#### Task instructions:
Rewrite every line of the entries below as a JSON list of strings, one string per line, omitting blank lines.

#### Entries provided:
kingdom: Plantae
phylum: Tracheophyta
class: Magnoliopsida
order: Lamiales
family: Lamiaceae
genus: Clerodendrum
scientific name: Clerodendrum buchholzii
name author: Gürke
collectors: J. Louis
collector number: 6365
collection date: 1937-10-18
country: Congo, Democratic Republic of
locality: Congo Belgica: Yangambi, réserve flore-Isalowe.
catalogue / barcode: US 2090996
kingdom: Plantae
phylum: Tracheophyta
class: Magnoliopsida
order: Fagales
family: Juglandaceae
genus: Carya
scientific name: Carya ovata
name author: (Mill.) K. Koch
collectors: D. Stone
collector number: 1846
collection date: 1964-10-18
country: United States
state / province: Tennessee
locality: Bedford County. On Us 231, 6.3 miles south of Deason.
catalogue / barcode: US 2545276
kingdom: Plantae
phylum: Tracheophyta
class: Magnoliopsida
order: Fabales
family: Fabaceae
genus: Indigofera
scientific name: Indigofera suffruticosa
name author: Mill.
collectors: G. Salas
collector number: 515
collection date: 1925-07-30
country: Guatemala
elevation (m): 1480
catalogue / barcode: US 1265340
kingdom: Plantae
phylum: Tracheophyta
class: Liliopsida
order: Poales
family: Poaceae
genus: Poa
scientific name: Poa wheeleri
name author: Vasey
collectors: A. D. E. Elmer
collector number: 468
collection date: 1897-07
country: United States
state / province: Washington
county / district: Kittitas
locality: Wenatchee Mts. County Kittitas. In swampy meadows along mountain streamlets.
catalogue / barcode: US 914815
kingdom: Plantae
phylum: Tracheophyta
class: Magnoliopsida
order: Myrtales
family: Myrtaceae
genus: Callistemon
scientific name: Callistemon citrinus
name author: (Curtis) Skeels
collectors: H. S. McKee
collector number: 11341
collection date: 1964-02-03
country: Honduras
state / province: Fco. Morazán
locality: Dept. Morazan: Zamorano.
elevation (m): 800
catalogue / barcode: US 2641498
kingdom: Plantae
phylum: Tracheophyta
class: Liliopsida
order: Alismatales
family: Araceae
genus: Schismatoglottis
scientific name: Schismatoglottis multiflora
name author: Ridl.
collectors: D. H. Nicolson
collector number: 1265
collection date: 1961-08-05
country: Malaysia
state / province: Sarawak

#### Response to this exercise:
[
  "kingdom: Plantae",
  "phylum: Tracheophyta",
  "class: Magnoliopsida",
  "order: Lamiales",
  "family: Lamiaceae",
  "genus: Clerodendrum",
  "scientific name: Clerodendrum buchholzii",
  "name author: Gürke",
  "collectors: J. Louis",
  "collector number: 6365",
  "collection date: 1937-10-18",
  "country: Congo, Democratic Republic of",
  "locality: Congo Belgica: Yangambi, réserve flore-Isalowe.",
  "catalogue / barcode: US 2090996",
  "kingdom: Plantae",
  "phylum: Tracheophyta",
  "class: Magnoliopsida",
  "order: Fagales",
  "family: Juglandaceae",
  "genus: Carya",
  "scientific name: Carya ovata",
  "name author: (Mill.) K. Koch",
  "collectors: D. Stone",
  "collector number: 1846",
  "collection date: 1964-10-18",
  "country: United States",
  "state / province: Tennessee",
  "locality: Bedford County. On Us 231, 6.3 miles south of Deason.",
  "catalogue / barcode: US 2545276",
  "kingdom: Plantae",
  "phylum: Tracheophyta",
  "class: Magnoliopsida",
  "order: Fabales",
  "family: Fabaceae",
  "genus: Indigofera",
  "scientific name: Indigofera suffruticosa",
  "name author: Mill.",
  "collectors: G. Salas",
  "collector number: 515",
  "collection date: 1925-07-30",
  "country: Guatemala",
  "elevation (m): 1480",
  "catalogue / barcode: US 1265340",
  "kingdom: Plantae",
  "phylum: Tracheophyta",
  "class: Liliopsida",
  "order: Poales",
  "family: Poaceae",
  "genus: Poa",
  "scientific name: Poa wheeleri",
  "name author: Vasey",
  "collectors: A. D. E. Elmer",
  "collector number: 468",
  "collection date: 1897-07",
  "country: United States",
  "state / province: Washington",
  "county / district: Kittitas",
  "locality: Wenatchee Mts. County Kittitas. In swampy meadows along mountain streamlets.",
  "catalogue / barcode: US 914815",
  "kingdom: Plantae",
  "phylum: Tracheophyta",
  "class: Magnoliopsida",
  "order: Myrtales",
  "family: Myrtaceae",
  "genus: Callistemon",
  "scientific name: Callistemon citrinus",
  "name author: (Curtis) Skeels",
  "collectors: H. S. McKee",
  "collector number: 11341",
  "collection date: 1964-02-03",
  "country: Honduras",
  "state / province: Fco. Morazán",
  "locality: Dept. Morazan: Zamorano.",
  "elevation (m): 800",
  "catalogue / barcode: US 2641498",
  "kingdom: Plantae",
  "phylum: Tracheophyta",
  "class: Liliopsida",
  "order: Alismatales",
  "family: Araceae",
  "genus: Schismatoglottis",
  "scientific name: Schismatoglottis multiflora",
  "name author: Ridl.",
  "collectors: D. H. Nicolson",
  "collector number: 1265",
  "collection date: 1961-08-05",
  "country: Malaysia",
  "state / province: Sarawak"
]